[Problem description]: Only lines containing the string "ctrl" belong in the answer; copy all of them from the entries.

[Dataset records]:
▬▬▬▬▬▬

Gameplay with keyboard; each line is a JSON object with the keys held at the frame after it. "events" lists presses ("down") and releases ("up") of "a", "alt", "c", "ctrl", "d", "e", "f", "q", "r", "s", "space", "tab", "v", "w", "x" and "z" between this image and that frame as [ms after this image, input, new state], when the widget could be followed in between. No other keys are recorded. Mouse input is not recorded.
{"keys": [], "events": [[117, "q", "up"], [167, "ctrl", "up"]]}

▬▬▬▬▬▬

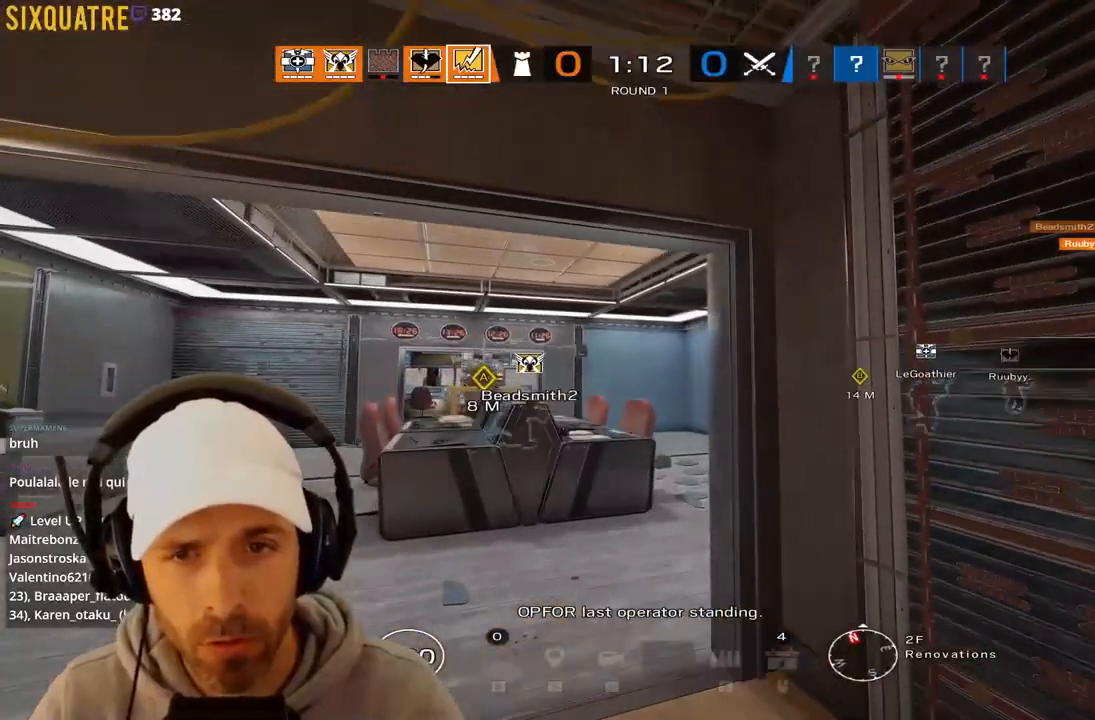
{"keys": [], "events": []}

▬▬▬▬▬▬

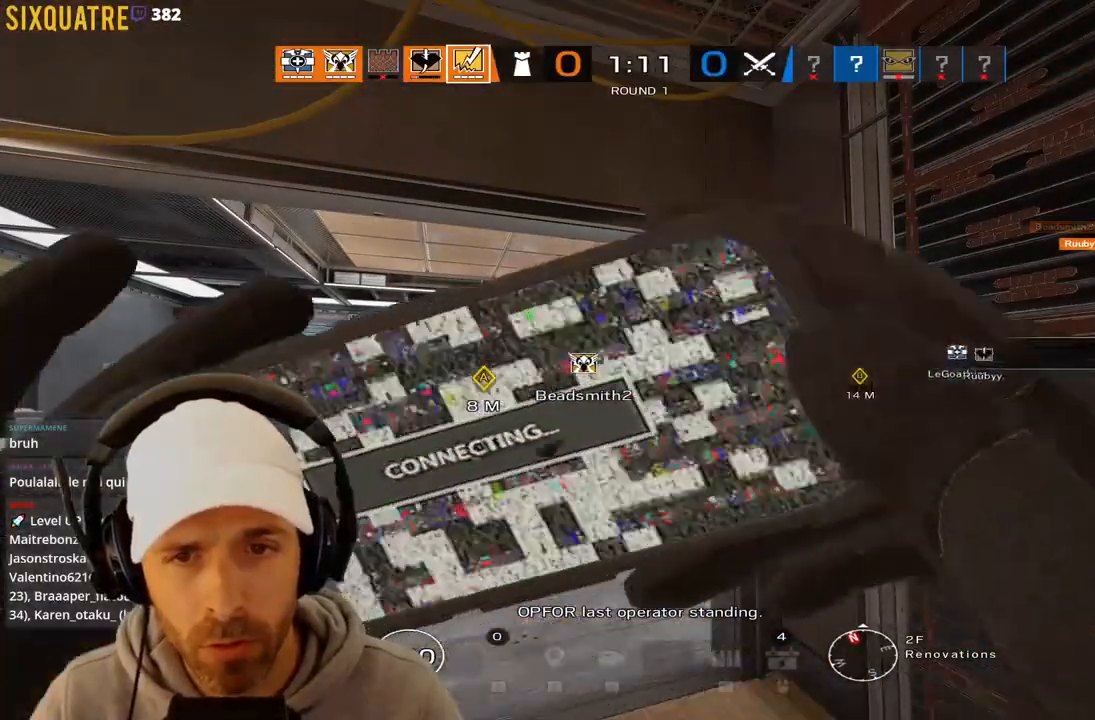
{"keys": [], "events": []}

▬▬▬▬▬▬

[Answer section]:
Gameplay with keyboard; each line is a JSON object with the keys held at the frame after it. "events" lists presses ("down") and releases ("up") of "a", "alt", "c", "ctrl", "d", "e", "f", "q", "r", "s", "space", "tab", "v", "w", "x" and "z" between this image and that frame as [ms after this image, input, new state], when the widget could be followed in between. No other keys are recorded. Mouse input is not recorded.
{"keys": [], "events": [[117, "q", "up"], [167, "ctrl", "up"]]}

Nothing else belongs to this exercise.